§ Goal
Rewrite every line below as a JSON list of strings, one string per line, with blank lines left out.

— Begin Supplied data —

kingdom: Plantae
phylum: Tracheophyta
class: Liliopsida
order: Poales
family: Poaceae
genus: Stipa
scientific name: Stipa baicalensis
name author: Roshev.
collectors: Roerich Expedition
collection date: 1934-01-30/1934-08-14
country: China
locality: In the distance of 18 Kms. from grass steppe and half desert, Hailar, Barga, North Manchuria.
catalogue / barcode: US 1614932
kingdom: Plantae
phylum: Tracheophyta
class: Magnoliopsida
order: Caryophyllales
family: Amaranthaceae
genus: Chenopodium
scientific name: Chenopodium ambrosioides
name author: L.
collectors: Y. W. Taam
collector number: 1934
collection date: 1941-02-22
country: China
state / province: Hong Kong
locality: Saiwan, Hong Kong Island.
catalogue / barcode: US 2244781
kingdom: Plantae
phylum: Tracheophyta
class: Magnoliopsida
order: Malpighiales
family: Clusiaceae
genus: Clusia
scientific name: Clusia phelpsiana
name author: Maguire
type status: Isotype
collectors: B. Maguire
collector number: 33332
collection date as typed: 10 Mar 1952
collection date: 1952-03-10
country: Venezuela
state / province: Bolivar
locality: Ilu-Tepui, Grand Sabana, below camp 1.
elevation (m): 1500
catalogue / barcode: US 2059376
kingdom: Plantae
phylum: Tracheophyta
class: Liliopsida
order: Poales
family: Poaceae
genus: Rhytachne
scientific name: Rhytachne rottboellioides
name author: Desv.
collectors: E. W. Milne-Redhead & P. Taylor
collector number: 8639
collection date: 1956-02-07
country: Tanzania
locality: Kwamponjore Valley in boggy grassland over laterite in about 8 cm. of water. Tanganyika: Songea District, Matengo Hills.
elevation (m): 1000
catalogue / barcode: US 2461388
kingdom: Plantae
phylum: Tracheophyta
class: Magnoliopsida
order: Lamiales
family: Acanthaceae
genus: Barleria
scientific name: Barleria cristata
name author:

— End Supplied data —

§ Response
[
  "kingdom: Plantae",
  "phylum: Tracheophyta",
  "class: Liliopsida",
  "order: Poales",
  "family: Poaceae",
  "genus: Stipa",
  "scientific name: Stipa baicalensis",
  "name author: Roshev.",
  "collectors: Roerich Expedition",
  "collection date: 1934-01-30/1934-08-14",
  "country: China",
  "locality: In the distance of 18 Kms. from grass steppe and half desert, Hailar, Barga, North Manchuria.",
  "catalogue / barcode: US 1614932",
  "kingdom: Plantae",
  "phylum: Tracheophyta",
  "class: Magnoliopsida",
  "order: Caryophyllales",
  "family: Amaranthaceae",
  "genus: Chenopodium",
  "scientific name: Chenopodium ambrosioides",
  "name author: L.",
  "collectors: Y. W. Taam",
  "collector number: 1934",
  "collection date: 1941-02-22",
  "country: China",
  "state / province: Hong Kong",
  "locality: Saiwan, Hong Kong Island.",
  "catalogue / barcode: US 2244781",
  "kingdom: Plantae",
  "phylum: Tracheophyta",
  "class: Magnoliopsida",
  "order: Malpighiales",
  "family: Clusiaceae",
  "genus: Clusia",
  "scientific name: Clusia phelpsiana",
  "name author: Maguire",
  "type status: Isotype",
  "collectors: B. Maguire",
  "collector number: 33332",
  "collection date as typed: 10 Mar 1952",
  "collection date: 1952-03-10",
  "country: Venezuela",
  "state / province: Bolivar",
  "locality: Ilu-Tepui, Grand Sabana, below camp 1.",
  "elevation (m): 1500",
  "catalogue / barcode: US 2059376",
  "kingdom: Plantae",
  "phylum: Tracheophyta",
  "class: Liliopsida",
  "order: Poales",
  "family: Poaceae",
  "genus: Rhytachne",
  "scientific name: Rhytachne rottboellioides",
  "name author: Desv.",
  "collectors: E. W. Milne-Redhead & P. Taylor",
  "collector number: 8639",
  "collection date: 1956-02-07",
  "country: Tanzania",
  "locality: Kwamponjore Valley in boggy grassland over laterite in about 8 cm. of water. Tanganyika: Songea District, Matengo Hills.",
  "elevation (m): 1000",
  "catalogue / barcode: US 2461388",
  "kingdom: Plantae",
  "phylum: Tracheophyta",
  "class: Magnoliopsida",
  "order: Lamiales",
  "family: Acanthaceae",
  "genus: Barleria",
  "scientific name: Barleria cristata",
  "name author:"
]